Hasni Abidi, politologue et spécialiste du monde arabe, explique dans le 19h30 que cette suppression de la police des moeurs est "une manoeuvre du gouvernement iranien pour gagner la confiance de la population et envoyer un signe d'apaisement à la veille d'une grève générale qui s'annonce très difficile".

Le politologue souligne toutefois qu'"il s'agit surtout d'un succès pour la rue, qui a quand même réussi à arracher une victoire importante."

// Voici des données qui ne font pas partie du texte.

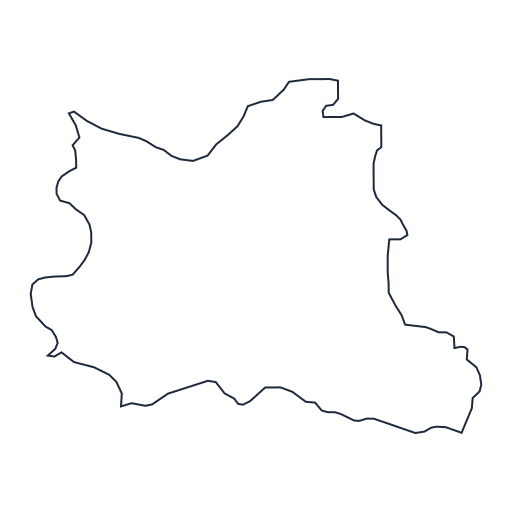 outline of Gugark, Lori, Armenia
{"feature_id": "60910142B58118729111038", "entity_name": "Gugark", "entity_type": "district", "adm_level": 2, "iso_a3": "ARM", "parent_name": "Armenia", "parent_adm1": "Lori", "projection": "mercator", "projection_center": [44.544, 40.817], "detail": "fine", "context": "isolated", "style": "outline", "palette": "slate", "viewbox_px": 512, "rotation_deg": 0, "n_neighbors": 0, "source": "geoboundaries", "source_scale": "gbopen_adm2", "svg_char_len": 2096}
<svg xmlns="http://www.w3.org/2000/svg" viewBox="0 0 512 512"><path d="M47.8,355.6L54.4,356.5L61.5,352.4L62.7,353.3L74.0,362.1L94.1,367.3L109.2,374.8L116.4,381.9L121.8,393.5L121.3,402.1L121.0,406.4L131.6,403.2L145.4,405.8L152.1,404.4L168.0,393.6L207.9,380.8L215.8,382.1L224.6,393.4L234.2,398.6L238.2,403.9L243.0,404.7L250.0,401.2L265.2,387.5L280.5,387.4L292.3,391.8L305.9,401.8L315.1,402.6L321.7,410.5L327.8,412.2L334.8,412.2L340.5,413.9L354.1,420.5L359.3,420.9L366.7,418.6L373.9,418.7L415.3,433.0L424.4,431.6L431.4,427.6L436.7,426.7L445.8,427.2L461.6,432.8L468.0,417.4L471.8,408.3L472.7,398.0L479.6,391.4L481.3,384.5L479.9,375.3L476.4,367.3L466.8,359.5L467.5,349.5L464.4,347.1L460.6,346.8L454.5,348.1L453.8,336.5L446.3,332.3L438.6,332.3L430.8,328.9L425.7,327.1L408.8,325.1L405.1,324.6L401.6,315.2L395.6,305.7L388.7,292.8L388.6,283.3L387.7,272.1L387.7,263.5L387.7,255.7L389.3,239.4L394.5,239.3L400.5,239.3L407.4,235.0L406.5,230.7L403.0,224.6L400.4,219.5L396.1,215.2L390.1,210.9L382.3,204.9L376.3,197.1L373.7,189.4L373.7,184.2L373.6,174.7L373.6,163.5L375.2,156.0L375.3,155.7L375.7,154.6L377.0,150.5L381.3,147.1L381.3,141.0L381.2,133.3L381.2,125.5L373.5,123.8L364.8,120.4L353.6,113.5L341.6,117.0L331.3,117.0L323.5,117.1L322.6,111.0L326.1,105.8L333.0,104.9L338.1,98.9L338.0,88.5L338.0,80.7L329.4,79.0L323.4,79.1L309.6,79.1L289.0,81.8L283.8,89.6L272.7,100.0L260.7,101.8L247.8,106.2L243.5,116.6L237.6,126.1L228.1,134.8L216.2,144.4L207.6,155.6L193.0,160.9L180.1,159.3L171.5,155.9L163.7,149.9L156.0,147.3L146.5,141.3L138.7,137.9L118.9,133.8L101.7,128.7L87.0,121.0L74.0,111.6L68.9,113.4L75.8,125.4L79.4,137.5L72.6,145.3L75.2,150.5L76.1,160.0L76.2,167.7L69.3,171.2L66.8,172.9L61.6,176.5L58.2,181.7L56.5,187.7L56.6,193.8L60.1,200.6L69.5,203.2L75.6,209.1L84.2,215.1L89.5,224.6L91.2,232.3L91.3,242.7L88.8,252.2L84.6,260.0L79.5,266.9L78.5,268.0L72.6,274.7L66.5,276.1L65.1,276.2L53.8,276.6L45.2,277.5L38.3,279.3L32.4,284.5L30.7,294.0L32.0,303.0L32.5,306.9L36.0,316.3L42.3,323.1L45.0,326.0L45.6,326.6L51.6,330.0L55.9,336.9L57.7,342.9L55.2,348.9L47.8,355.6Z" fill="none" stroke="#1e293b" stroke-width="2"/></svg>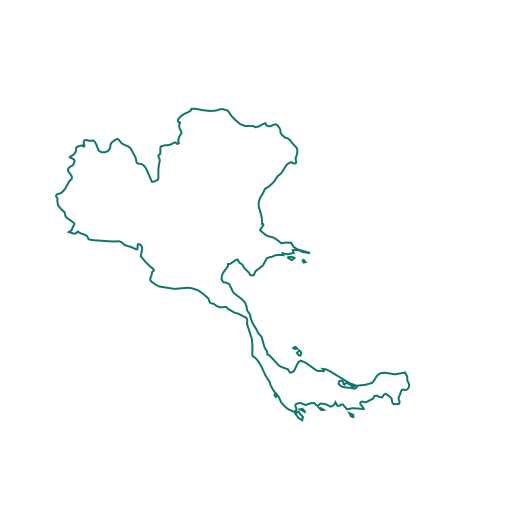 the border of Thailand, rotated 313°
{"feature_id": "THA", "entity_name": "Thailand", "entity_type": "country or territory", "adm_level": 0, "iso_a3": "THA", "parent_name": "Asia", "parent_adm1": "", "projection": "orthographic", "projection_center": [100.709, 13.031], "detail": "fine", "context": "isolated", "style": "outline", "palette": "teal", "viewbox_px": 512, "rotation_deg": 313, "n_neighbors": 0, "source": "natural_earth", "source_scale": "50m", "svg_char_len": 6109}
<svg xmlns="http://www.w3.org/2000/svg" viewBox="0 0 512 512"><g transform="rotate(313 256 256)"><path d="M218.6,53.6L218.4,55.2L219.1,55.6L220.0,54.8L221.1,53.0L222.4,51.9L223.8,51.7L225.2,53.0L226.7,55.7L228.3,57.3L229.0,57.5L229.5,58.7L229.6,59.9L228.9,62.5L225.8,69.1L226.4,72.2L228.8,74.7L231.8,76.2L234.9,75.8L236.5,75.0L237.9,73.9L239.1,73.3L240.7,73.1L245.7,74.0L247.2,74.9L247.4,76.6L246.8,81.0L247.6,84.2L249.0,87.6L249.2,90.7L246.0,100.6L243.2,104.5L242.9,105.5L243.0,106.5L245.3,109.8L245.6,111.6L245.5,113.8L244.7,116.8L239.3,129.3L240.5,130.5L244.5,132.2L246.1,131.7L252.7,125.6L256.6,122.7L259.9,120.8L261.4,119.0L262.2,116.8L263.3,115.9L264.9,116.4L266.7,115.4L269.0,113.0L270.8,111.8L272.0,112.0L274.3,113.5L277.5,116.4L280.3,118.0L282.8,118.6L284.0,119.6L284.0,121.2L284.5,122.2L285.7,122.6L286.2,122.5L286.1,121.7L287.2,120.6L289.6,119.1L292.0,118.2L294.4,117.9L296.0,116.7L297.0,113.6L298.5,111.3L299.8,110.3L301.5,109.7L301.9,109.0L301.1,108.0L301.2,107.1L302.1,106.1L304.2,105.7L307.4,105.8L311.1,106.7L315.5,108.5L318.3,109.1L319.6,108.4L322.3,111.2L326.3,117.5L329.7,122.2L332.6,125.4L335.6,127.9L338.7,129.5L341.0,131.9L343.1,136.3L341.7,142.5L341.4,147.9L341.7,154.5L343.7,159.5L347.2,163.0L349.3,165.8L349.9,167.9L352.7,169.7L357.5,171.2L359.6,172.5L358.8,173.8L358.8,175.3L359.5,176.9L361.2,178.3L363.9,179.3L365.5,180.4L366.1,181.6L366.1,183.6L365.5,186.3L364.4,188.4L362.8,189.9L362.3,192.8L362.4,196.4L363.6,198.8L364.0,201.8L363.4,204.3L362.9,211.4L362.3,213.1L360.9,214.7L358.8,216.3L354.2,218.6L351.7,221.7L350.6,221.7L349.8,221.0L349.2,220.0L348.8,217.9L346.4,216.8L343.7,216.2L333.8,218.0L328.8,217.4L322.2,218.5L315.8,218.1L311.9,216.9L310.5,217.0L307.4,218.1L301.1,219.4L296.6,221.7L293.4,225.0L292.4,227.2L288.6,233.2L285.7,236.7L283.6,238.3L284.2,239.2L283.7,240.4L278.0,241.1L277.6,241.7L277.9,248.7L278.8,251.4L281.5,256.3L282.3,261.5L282.6,265.9L286.2,268.7L289.6,272.6L288.3,277.4L289.2,282.0L294.6,292.6L294.0,292.7L293.2,290.8L290.7,287.6L289.9,284.2L286.9,280.4L285.3,278.9L283.8,281.5L278.4,277.5L276.1,273.6L275.3,275.4L272.7,272.3L270.0,269.8L266.0,268.1L264.6,266.8L261.5,265.5L254.0,267.5L244.3,266.0L240.6,267.4L239.1,266.5L238.2,264.8L239.0,261.9L239.2,255.9L240.4,251.7L239.8,248.4L240.8,244.8L239.3,244.0L232.5,242.4L231.1,241.0L229.3,242.5L221.1,243.4L218.1,244.6L215.2,247.0L214.5,250.1L216.1,252.1L217.2,255.6L214.2,263.2L213.7,265.5L214.8,274.8L214.4,279.9L212.7,283.4L210.2,286.5L209.1,291.7L207.1,294.1L204.4,299.6L202.6,306.5L201.3,309.7L200.5,315.6L195.0,324.5L193.6,329.5L191.7,331.4L192.3,332.9L192.4,335.4L191.5,347.7L192.3,350.6L194.9,356.6L194.3,358.3L194.0,360.7L196.2,361.8L197.8,362.2L206.9,359.4L210.0,360.1L211.8,365.0L213.4,377.3L214.1,379.6L218.0,384.1L218.7,383.7L218.9,381.8L220.7,384.2L222.1,388.5L226.9,411.4L229.4,417.4L226.5,415.9L225.7,410.8L224.9,408.7L223.9,408.4L222.2,408.4L222.1,407.5L223.3,405.8L223.2,403.8L221.5,402.2L218.8,403.5L218.8,407.1L220.0,409.8L224.6,415.9L226.1,418.5L227.9,419.2L230.6,418.8L236.3,423.8L242.5,427.5L246.3,427.1L250.4,426.2L253.1,426.4L255.8,427.4L259.0,430.5L264.1,438.2L272.5,444.6L271.6,446.2L271.2,448.6L268.0,451.8L267.4,453.7L266.2,456.1L263.9,457.4L262.0,457.6L260.8,457.4L260.0,456.9L258.7,454.7L257.4,453.9L249.1,457.2L247.3,460.5L246.1,461.2L245.2,461.4L241.5,457.7L241.8,455.6L244.1,452.6L244.4,450.4L244.1,446.8L243.5,444.6L241.7,444.2L238.5,444.6L236.9,442.2L236.3,439.6L235.2,438.6L234.1,438.1L231.8,439.0L223.9,436.1L221.6,432.5L220.3,432.3L219.2,432.8L218.8,433.6L218.2,437.8L217.6,439.1L210.7,430.6L205.9,427.0L206.6,420.7L205.2,419.4L203.4,419.3L202.0,417.6L203.2,413.8L201.4,414.5L198.8,414.3L196.7,413.3L195.1,408.0L194.1,406.4L191.9,403.7L188.9,403.6L188.0,402.3L188.2,398.9L186.1,396.8L183.3,395.1L181.0,394.1L178.7,388.6L175.3,386.2L173.1,386.9L172.4,388.8L170.9,390.7L169.2,390.5L167.7,389.4L165.9,383.9L165.6,380.5L166.1,374.3L168.4,368.8L169.7,359.8L171.7,354.2L173.1,352.3L175.0,344.7L179.0,334.9L180.2,330.4L180.8,328.2L181.0,324.7L180.5,321.8L181.4,320.5L187.9,314.6L192.5,309.5L200.4,295.4L201.4,294.9L203.0,293.4L204.1,291.6L204.1,290.8L201.7,282.2L200.0,279.3L198.2,271.4L198.5,269.4L197.6,268.1L195.6,266.4L193.5,264.0L192.3,260.0L192.3,257.8L191.0,255.9L190.5,253.9L192.4,250.3L192.3,242.9L191.4,236.8L188.2,230.3L186.0,227.5L176.3,218.8L167.7,206.0L166.5,201.5L165.9,196.7L166.3,195.2L167.4,194.1L168.9,193.3L170.0,193.1L173.4,191.0L175.6,191.2L176.2,190.7L176.4,189.7L176.2,185.4L176.3,179.5L177.3,171.7L183.4,168.1L184.7,166.6L185.3,164.9L185.3,163.4L184.8,162.2L183.9,161.6L180.0,164.6L179.2,163.9L177.5,158.8L174.5,152.7L174.3,148.2L173.5,146.0L168.7,141.1L156.6,126.2L154.4,122.9L154.2,121.9L155.3,119.1L154.8,116.3L153.1,112.5L152.4,110.1L152.6,109.2L151.8,108.9L149.8,109.0L147.9,107.2L145.9,102.8L148.8,103.5L149.6,103.4L151.3,102.6L155.3,101.5L155.8,101.0L156.0,100.1L154.9,91.5L155.1,89.7L157.5,86.0L157.3,82.2L158.0,76.9L160.7,73.2L162.7,71.6L163.4,68.9L164.3,68.4L165.9,68.6L169.2,70.6L172.7,70.7L175.9,70.4L182.9,68.5L187.0,68.5L188.1,67.6L188.9,66.1L189.8,61.1L190.3,60.2L191.2,59.5L192.7,59.0L194.4,59.1L196.7,60.0L198.1,60.1L201.1,59.0L202.0,58.2L202.4,57.1L202.0,55.1L201.0,52.6L201.3,52.3L206.0,53.5L208.1,53.3L209.5,52.9L212.6,50.6L214.3,50.9L218.6,53.6ZM170.5,398.4L170.2,400.4L169.1,400.4L167.9,401.7L167.4,401.9L166.5,397.7L167.6,391.9L168.2,391.0L169.0,392.6L171.3,393.3L170.3,396.7L170.5,398.4ZM216.4,351.9L216.6,353.5L216.0,355.3L213.4,356.4L212.6,354.9L212.8,352.6L213.2,352.0L215.7,352.1L216.4,351.9ZM280.8,284.9L280.8,285.5L279.4,285.1L278.9,285.3L277.4,285.1L276.6,281.3L276.7,280.4L277.8,280.6L279.4,282.5L280.8,284.9ZM205.0,436.9L204.5,437.0L203.5,434.8L204.8,431.5L206.1,435.5L205.0,436.9ZM175.6,397.6L175.2,398.0L173.9,392.7L175.9,394.1L175.6,397.6ZM216.5,348.8L216.3,349.3L215.2,348.4L214.4,347.4L214.0,346.1L215.7,346.2L216.5,347.4L216.5,348.8ZM188.9,407.1L189.7,410.5L188.6,409.8L187.8,408.3L188.0,405.9L188.9,407.1ZM285.7,293.5L285.3,296.4L283.7,295.3L284.1,293.8L284.7,293.1L285.7,293.5ZM167.9,366.5L166.4,366.7L167.0,364.3L167.8,364.0L168.1,365.7L167.9,366.5Z" fill="none" stroke="#0f766e" stroke-width="2"/></g></svg>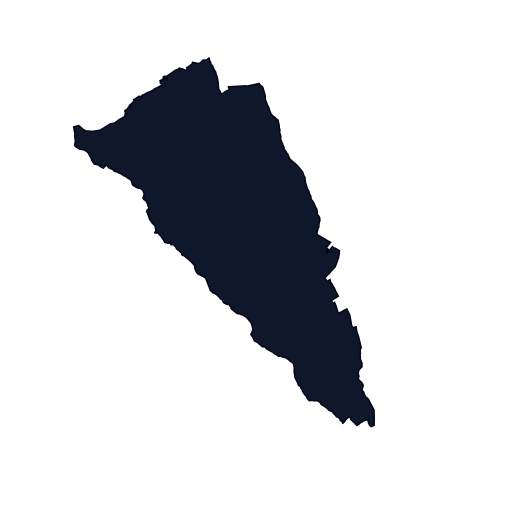 the district of Balilesti, Arges, Romania, rotated 328°
{"feature_id": "2599482B12709489065851", "entity_name": "Balilesti", "entity_type": "district", "adm_level": 2, "iso_a3": "ROU", "parent_name": "Romania", "parent_adm1": "Arges", "projection": "mercator", "projection_center": [24.936, 45.06], "detail": "fine", "context": "isolated", "style": "filled", "palette": "ink", "viewbox_px": 512, "rotation_deg": 328, "n_neighbors": 0, "source": "geoboundaries", "source_scale": "gbopen_adm2", "svg_char_len": 6011}
<svg xmlns="http://www.w3.org/2000/svg" viewBox="0 0 512 512"><g transform="rotate(328 256 256)"><path d="M266.4,462.2L270.4,456.2L274.5,449.1L275.4,436.8L274.4,433.2L274.7,430.1L275.2,428.7L275.0,427.6L274.9,425.6L278.4,422.7L278.7,419.9L277.4,414.6L279.5,412.6L280.5,409.6L282.9,407.1L287.0,406.2L287.5,405.7L287.7,405.0L288.4,404.2L289.0,403.3L289.8,398.9L292.1,394.7L292.8,394.2L294.5,390.9L296.7,389.5L300.0,379.4L301.5,373.3L303.4,369.2L302.1,368.6L300.3,368.2L300.1,366.1L304.3,355.7L304.5,352.6L305.0,349.0L295.5,348.4L296.5,343.7L297.5,340.4L298.0,337.0L296.1,337.1L296.5,333.7L304.4,333.7L304.6,333.0L304.8,328.9L305.5,324.4L305.3,324.1L305.6,319.6L305.5,317.5L305.8,316.5L306.3,315.2L302.8,315.3L302.8,311.1L307.2,309.8L308.3,309.8L309.1,309.4L316.9,307.3L318.1,306.7L325.0,301.3L328.2,297.8L328.4,297.2L329.6,295.8L327.2,291.2L326.9,290.9L326.3,290.8L325.9,288.5L317.1,291.4L317.4,289.8L320.8,288.6L320.0,286.3L326.5,283.9L325.0,281.3L319.0,269.7L323.2,265.6L324.1,264.9L324.8,264.7L325.5,263.3L327.4,261.1L328.9,259.9L330.3,257.3L330.4,254.9L330.1,252.5L331.3,251.3L332.4,248.5L332.4,246.0L332.9,243.6L333.2,241.0L332.9,237.6L333.2,236.1L334.0,234.9L334.2,234.2L334.3,232.9L334.2,232.0L335.0,229.9L335.0,228.9L335.3,227.6L335.1,226.5L335.5,225.3L336.0,223.1L336.6,220.9L337.5,218.6L338.0,217.6L338.4,216.5L339.2,215.5L339.0,214.1L340.0,209.9L339.9,207.6L339.0,201.0L336.2,192.2L336.5,188.6L336.9,186.6L336.7,185.2L336.8,183.8L336.5,180.2L337.3,178.8L337.7,175.5L338.1,174.8L338.1,173.5L338.4,172.6L338.4,171.5L338.5,171.4L338.9,169.9L340.6,167.5L340.6,166.9L341.3,165.0L341.5,164.0L341.8,163.3L342.6,162.5L343.2,161.5L343.6,159.7L345.0,157.3L346.3,153.3L346.7,152.3L345.8,150.4L345.7,148.9L344.5,146.1L344.0,143.8L344.6,140.1L345.5,137.0L345.7,134.2L346.9,128.2L348.7,125.1L349.1,123.9L351.2,116.5L351.0,115.4L350.0,113.1L350.1,111.4L337.4,106.8L337.6,106.3L322.3,97.9L322.0,98.8L321.9,100.7L316.0,100.3L313.1,100.7L312.4,99.1L312.8,97.2L312.9,95.8L312.6,95.0L315.9,88.8L317.9,83.8L318.4,81.4L319.4,78.1L319.2,75.7L319.7,73.8L319.9,71.9L319.6,69.7L320.1,67.5L320.1,65.8L320.6,65.2L321.1,63.2L318.5,63.5L316.2,62.7L314.6,61.7L311.2,62.7L310.4,62.6L309.4,62.3L308.2,61.4L305.1,58.2L304.7,58.2L303.3,59.4L301.7,59.4L300.3,59.7L298.6,59.6L297.8,59.8L297.2,59.5L297.0,60.0L297.1,60.3L297.0,60.6L296.4,60.8L295.3,61.8L293.6,59.9L293.5,59.4L293.0,58.6L290.3,55.9L289.8,56.1L290.0,56.9L286.6,55.8L275.7,56.2L274.9,57.4L274.2,59.8L274.0,59.4L274.2,58.3L274.6,57.4L274.4,56.4L274.5,55.7L274.0,55.5L273.6,55.0L272.3,54.9L272.1,55.2L272.5,56.5L272.4,57.0L271.6,56.3L271.4,56.3L271.3,56.7L267.5,56.5L267.5,57.2L266.6,58.3L266.9,59.9L267.1,60.4L267.1,61.5L266.9,62.0L266.5,62.2L266.5,61.8L265.7,61.7L265.8,61.1L260.0,60.8L259.3,60.4L256.1,60.8L248.4,59.7L244.9,59.9L245.1,59.4L241.6,59.9L241.5,58.5L238.4,58.6L235.0,58.5L234.9,60.3L233.2,60.3L230.8,60.9L228.4,61.2L228.4,61.6L229.4,61.6L229.4,62.9L227.3,62.1L223.4,63.5L222.7,63.3L222.5,63.0L222.1,63.2L222.1,64.0L221.4,64.0L221.3,65.8L220.2,66.2L219.7,67.1L217.9,68.2L216.8,68.0L213.3,68.0L212.5,67.8L206.6,68.3L202.1,66.7L190.5,66.7L183.4,63.7L178.1,59.8L176.7,57.5L174.8,51.5L169.8,49.8L168.2,53.7L167.6,55.6L167.2,56.4L166.2,57.5L163.4,63.3L161.2,65.4L160.8,66.6L161.2,68.2L163.1,72.0L166.0,74.4L167.5,76.8L168.4,79.8L168.0,82.6L168.2,84.4L168.0,85.8L167.3,87.9L167.6,89.5L167.4,90.6L167.6,92.3L169.0,93.8L170.4,94.8L171.0,96.6L171.9,98.8L173.3,100.7L174.4,100.1L175.5,100.0L176.9,99.1L177.5,100.4L177.8,102.6L178.1,103.6L180.2,106.4L180.4,106.9L180.6,108.6L180.9,109.2L181.7,110.2L183.0,111.1L183.4,112.6L184.8,114.2L186.6,118.2L187.4,119.2L188.0,120.3L188.3,121.5L190.0,124.9L190.0,126.6L189.0,130.1L189.6,132.0L189.9,132.1L190.8,134.3L191.9,135.8L193.4,137.2L194.5,138.9L194.7,140.9L194.2,143.7L193.2,145.2L190.9,146.9L190.7,147.4L191.0,149.0L191.9,151.1L191.6,153.3L191.8,154.2L191.1,155.7L190.7,158.8L189.3,159.2L188.4,159.2L186.9,160.3L186.7,161.8L185.2,168.8L185.4,172.5L185.8,174.8L186.3,176.6L186.3,177.5L185.5,178.8L185.1,180.3L184.4,181.5L182.6,182.5L182.4,182.8L184.0,184.0L185.1,184.1L185.2,185.6L185.8,188.6L186.0,193.4L185.9,195.4L186.0,196.3L187.8,198.2L190.0,199.6L189.9,201.4L191.5,202.3L192.3,203.4L192.2,204.3L192.8,206.1L192.4,207.7L194.1,212.8L194.4,213.4L194.4,214.2L193.9,215.1L193.9,216.0L194.2,216.8L195.4,217.8L195.4,218.4L195.9,219.8L195.8,220.4L196.3,220.8L197.6,225.4L198.4,229.0L198.8,231.9L197.4,234.5L196.9,238.7L197.3,240.5L201.3,247.1L201.4,249.2L199.0,261.3L200.3,264.1L199.8,264.2L201.3,266.0L202.3,268.6L203.1,271.9L203.2,273.7L204.1,275.1L203.8,277.6L204.1,279.1L204.8,280.0L205.0,280.6L206.1,281.9L207.6,282.9L207.3,284.5L207.9,286.6L208.2,287.1L207.0,287.4L209.3,294.4L210.3,295.6L210.7,295.8L211.5,296.4L212.3,297.8L213.5,298.9L215.1,302.3L215.7,304.4L216.4,309.9L216.0,312.0L214.8,316.1L214.3,316.9L210.0,319.9L210.3,322.6L209.7,327.2L211.6,330.2L212.2,332.9L213.5,336.6L215.2,337.6L215.4,337.9L215.6,339.4L216.0,340.8L217.7,344.0L219.1,346.1L219.9,348.6L220.2,349.2L220.9,350.0L221.1,350.9L222.0,353.0L223.5,353.6L224.6,354.7L224.9,355.8L225.5,356.1L227.6,358.6L228.7,361.3L229.3,363.5L230.6,365.9L230.4,367.9L229.9,369.5L229.1,371.4L228.3,372.2L226.1,376.3L225.7,377.6L224.8,379.3L224.4,381.3L224.4,383.1L224.1,385.9L223.6,387.5L223.7,388.9L224.3,389.6L224.4,390.7L224.1,392.2L224.2,393.6L224.0,394.7L223.8,395.2L223.7,397.0L223.9,399.7L224.1,400.5L224.3,402.2L224.1,403.1L224.1,405.0L224.3,406.3L224.6,406.9L225.0,407.3L226.5,407.8L228.2,409.2L231.2,411.3L232.0,412.4L232.8,414.4L232.6,415.9L232.9,417.3L234.5,419.7L234.9,421.4L235.5,422.4L236.0,425.3L238.0,428.1L238.2,428.9L238.5,431.1L238.9,432.6L238.9,433.5L239.1,434.4L239.1,435.0L240.0,435.9L240.6,437.2L240.5,437.8L240.8,438.4L240.7,439.1L240.4,440.3L241.3,442.0L240.9,443.5L241.0,443.9L243.7,443.3L244.5,442.7L249.5,441.5L250.4,442.9L249.9,444.1L249.8,445.0L250.0,446.0L251.1,449.7L251.8,453.2L254.5,453.2L255.9,452.8L261.3,453.1L264.1,454.2L263.1,456.7L262.6,459.8L263.2,461.8L266.4,462.2Z" fill="#0f172a" stroke="#020617" stroke-width="1.5"/></g></svg>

Hasni Abidi estime toutefois que "c'est une concession calculée de la part du régime. Il n'y perd pas grand-chose. La rue ne demandait pas seulement l'abolition de cette police, mais également la fin du système autoritariste. Et ça, le régime n'est pas prêt à le faire."

>> Regarder l'interview complète de Hasni Abidi dans le 19h30 :

Pour Hasni Abidi, politologue et spécialiste du monde arabe, l'abolition de la police iranienne des mœurs est une victoire de la rue qui réclame la fin de l'autoritarisme du régime
Pour Hasni Abidi, politologue et spécialiste du monde arabe, l'abolition de la police iranienne des mœurs est une victoire de la rue qui réclame la fin de l'autoritarisme du régime / 19h30 / 1 min. / le 4 décembre 2022

Une première victoire de la rue, selon Fariba Hachtroudi journaliste iranienne

La dissolution de la police des moeurs et la décision de réviser une loi de 1983 sont deux annonces importantes. Elles montrent que les rapports de force ont changé, affirme dimanche dans Forum Fariba Hachtroudi, journaliste iranienne résidant en France: "Ces messieurs ont compris qu'avec la répression, ils n'arriveraient à rien, que la rue ne s'arrêterait pas là."

Face à la pression, le régime a dû reconnaître une inadéquation entre la loi et les pratiques quotidiennes, explique la journaliste : "Il n'y a plus de police des moeurs, puisque la plupart des femmes sont sans voile." Selon elle, les politiciens modérés ont obligé les fractions les plus radicales à accepter de faire marche arrière, au risque de mener le pays au bord du précipice.

>> L'interview de Fariba Hachtroudi dans Forum :

En Iran, le régime abolit la police des mœurs: interview de Fariba Hachtroudi
En Iran, le régime abolit la police des mœurs: interview de Fariba Hachtroudi / Forum / 6 min. / le 4 décembre 2022

Mais la question du voile n'est toujours par réglée, selon la journaliste, qui détaille le processus qui permettrait de changer la loi iranienne: "Pour régler la question, il y deux manières de faire. Soit le Parlement abroge la loi, soit une fatwa du Guide suprême le fait. Mais je ne vois pas monsieur Khamenei renoncer au port du voile, car c'est un des symboles de ce régime."

Pour les manifestants, cette étape reste une première victoire, estime la journaliste: "Ce qui est très important, c'est que l'on parle de la Constitution. Les manifestants demandent un retour à la Constitution, qui accorde de nombreuses libertés. Si vous la respectez, toutes les libertés sont promises, notamment celle de manifester."